●負けず嫌いの子や学力のある子には塾がふさわしい
塾と通信教材と家庭教師には、それぞれメリットとデメリットがある。
それをよく理解し、我が子に合ったものを選ぶことが大事だ。
塾のメリットは、先生が指導する他律式なので、子どもに自己管理能力が足りなくても一定の勉強時間を確保できるということだ。
そのため、親がいちいち「勉強しなさい」と子どもを叱らなくてもすむ。
まじめにカリキュラムをこなしていけば、レベルの高いことも学べる。
また、学校とは違う先生や友だちを得ることができ、子どもの視野も広がる。
いいライバルが見つかれば、お互いに切磋琢磨することもできる。
成績順にクラスや席順を編成している塾も多く、負けず嫌いの子や、ある程度の学力を持った子にはふさわしいだろう。
●個々の学習のつまずきが改善されないデメリットも
反面、デメリットは親が塾に任せて安心してしまうことだ。
塾に任せて安心していたが、まったく効果が出なかったということは非常によくあることだ。
塾は集団指導なのでマイペースが許されず、個々の学習のつまずきが改善されないことも多い。
従って、学力が十分でない子やマイペースな子には向かない。
我が子の学力や性格が塾に向かない場合は、時間とお金の無駄になってしまう。
また、個々の能力を無視してたくさんの難しい宿題が一律に出されることもある。
これは、子どもにとって過重負担になる。
塾への往復の時間、保護者による送迎の負担、費用なども考慮に入れるべきだ。
●通信教材は「マイペースな子」向き、親の責任感も増す
通信教材のメリットは、塾とは逆にマイペースで取り組めることだ。
また、親が関与せざるを得ないので、親の責任感も増す。
親が我が子の学習状況をよく見るようになるので、いち早くつまずきに気づいて修復できるという点もある。
親子のコミュニケーションも深まる。
費用も安く、往復・送迎などの負担もない。
また、自己管理能力が身につき、ひとりで学習する習慣に結びつきやすいという点もある。
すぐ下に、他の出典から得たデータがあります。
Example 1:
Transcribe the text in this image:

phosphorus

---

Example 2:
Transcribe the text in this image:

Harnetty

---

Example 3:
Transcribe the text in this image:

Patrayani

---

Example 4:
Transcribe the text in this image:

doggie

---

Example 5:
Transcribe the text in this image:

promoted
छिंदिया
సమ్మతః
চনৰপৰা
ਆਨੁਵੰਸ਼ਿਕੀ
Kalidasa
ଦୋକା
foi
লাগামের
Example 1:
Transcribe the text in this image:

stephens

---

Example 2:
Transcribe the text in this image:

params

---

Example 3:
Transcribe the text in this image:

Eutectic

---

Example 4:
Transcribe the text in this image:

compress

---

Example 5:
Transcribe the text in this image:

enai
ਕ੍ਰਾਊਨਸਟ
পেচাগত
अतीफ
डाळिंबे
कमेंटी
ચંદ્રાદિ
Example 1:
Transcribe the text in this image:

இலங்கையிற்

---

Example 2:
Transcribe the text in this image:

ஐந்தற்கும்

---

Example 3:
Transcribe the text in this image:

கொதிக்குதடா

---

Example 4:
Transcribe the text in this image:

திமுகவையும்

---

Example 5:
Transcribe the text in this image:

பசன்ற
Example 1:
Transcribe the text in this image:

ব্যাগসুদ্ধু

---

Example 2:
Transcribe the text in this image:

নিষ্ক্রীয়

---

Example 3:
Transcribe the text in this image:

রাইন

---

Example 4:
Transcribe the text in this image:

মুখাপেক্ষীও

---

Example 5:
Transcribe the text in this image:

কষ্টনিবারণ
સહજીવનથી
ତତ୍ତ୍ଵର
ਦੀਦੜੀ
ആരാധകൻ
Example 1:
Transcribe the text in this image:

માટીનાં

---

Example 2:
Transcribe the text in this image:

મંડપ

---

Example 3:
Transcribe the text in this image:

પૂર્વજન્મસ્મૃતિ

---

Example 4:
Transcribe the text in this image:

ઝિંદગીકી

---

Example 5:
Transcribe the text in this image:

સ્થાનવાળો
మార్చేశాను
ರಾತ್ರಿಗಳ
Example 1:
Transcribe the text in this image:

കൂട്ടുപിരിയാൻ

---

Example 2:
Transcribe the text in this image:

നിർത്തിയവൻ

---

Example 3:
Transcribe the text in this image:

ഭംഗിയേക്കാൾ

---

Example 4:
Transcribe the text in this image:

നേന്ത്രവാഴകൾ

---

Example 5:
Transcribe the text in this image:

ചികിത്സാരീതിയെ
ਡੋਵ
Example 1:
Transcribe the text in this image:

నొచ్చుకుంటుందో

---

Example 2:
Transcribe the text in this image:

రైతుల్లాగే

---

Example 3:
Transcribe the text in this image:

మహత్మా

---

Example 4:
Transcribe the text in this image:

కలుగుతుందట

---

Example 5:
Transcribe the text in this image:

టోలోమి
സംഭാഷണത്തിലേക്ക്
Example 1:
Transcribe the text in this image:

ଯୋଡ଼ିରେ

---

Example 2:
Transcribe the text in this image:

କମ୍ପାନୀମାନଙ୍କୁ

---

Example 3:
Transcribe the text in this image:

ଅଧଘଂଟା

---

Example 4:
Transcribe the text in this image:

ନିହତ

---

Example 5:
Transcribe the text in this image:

いろいろなレベルの教材があるので、子どもの学力に合ったものを選ぶことができる。
わからないことを質問できない子やマイペースな子にはふさわしいだろう。
子どもにある程度の自己管理能力があって、親もあまりカリカリしないのであれば通信教材はぴったりだ。
●親がすぐカリカリするようなら通信教材は避けるべし
だが、通信教材の場合、すぐカリカリする親だと必ず叱ることが増える。
もう1つのデメリットは、わからないことがあったときに、聞く人がいないので先に進めなくなることだ。
中学ぐらいのレベルになると、親も簡単には教えられなくなる。
また、高いレベルの学習ができにくいという欠点もある。
ライバルとの切磋琢磨がないので、さらに上を目指そうとしなくなる。
ある程度の自己管理能力を持っていないと、いつの間にかやらなくなる危険性もある。
いずれにせよ、親の工夫と上手な声かけが大切なので、親が精神的に安定し、心と時間に余裕を持っていないと大変なことになる。
●家庭教師の利点は個別対応、学生教師は指導力不足も
家庭教師はマンツーマンなので、その子に応じた指導を行えば、学力が伸びる可能性がある。
従って、学力の低い子を伸ばす学習効果が期待できる。
デメリットは費用がかかることだ。
また先生と子どものウマが合うかどうかも大きい。
いくら、気にくわないからといって物を交換するように何度も替えるわけにはいかない。
友だちとの切磋琢磨はできないが、自己管理能力をうまく身につけさせると、家庭学習の習慣が身につく。
マンツーマンなので、学力の低い子やおとなしい子も安心して質問できる。
ただし、ベテランの先生はいいが、学生教師は費用が安い分、指導力が足りない。
勉強のできる子が家庭教師になることが多いので、わからない子がなぜわからないのか理解できないことも多い。
こうしたデメリットを考えると、個別指導や少人数指導の塾も考慮の対象だろう。
●親の見栄は禁物、周囲に流されず子の学習方法を選ぼう
個別指導や少人数指導の塾はある程度、友だち同士の切磋琢磨もあり、先生に質問もしやすい。
レベルに応じた指導など家庭教師の持つメリットもある。
ただし、やはり先生との相性が重要で、費用も集団指導の塾より高い。
頼めば先生を替えてくれるが、大手の塾でない限り、それほどスタッフがそろっているわけではない。
一般的な集団指導の塾で学力が伸びない場合は、こうした個別・少人数指導の塾が効果的なこともある。
私の教師時代にも、教え子たちがいろいろな塾に通っていたが、「この子は集団指導の塾に合わないな」と思うことも多かった。
親としては、集団指導塾、個別・少人数指導塾、通信教材、家庭教師のいずれに我が子が合うのか、よく考えるべきだろう。
「クラスの友だちが○○塾に通っているから」とか、そこの塾に通うことが一種のステータスになるという親の見栄で選んではいけない。
周囲に流されず、我が子に合うかどうかを最優先して、これらの学習方法を選択してほしい。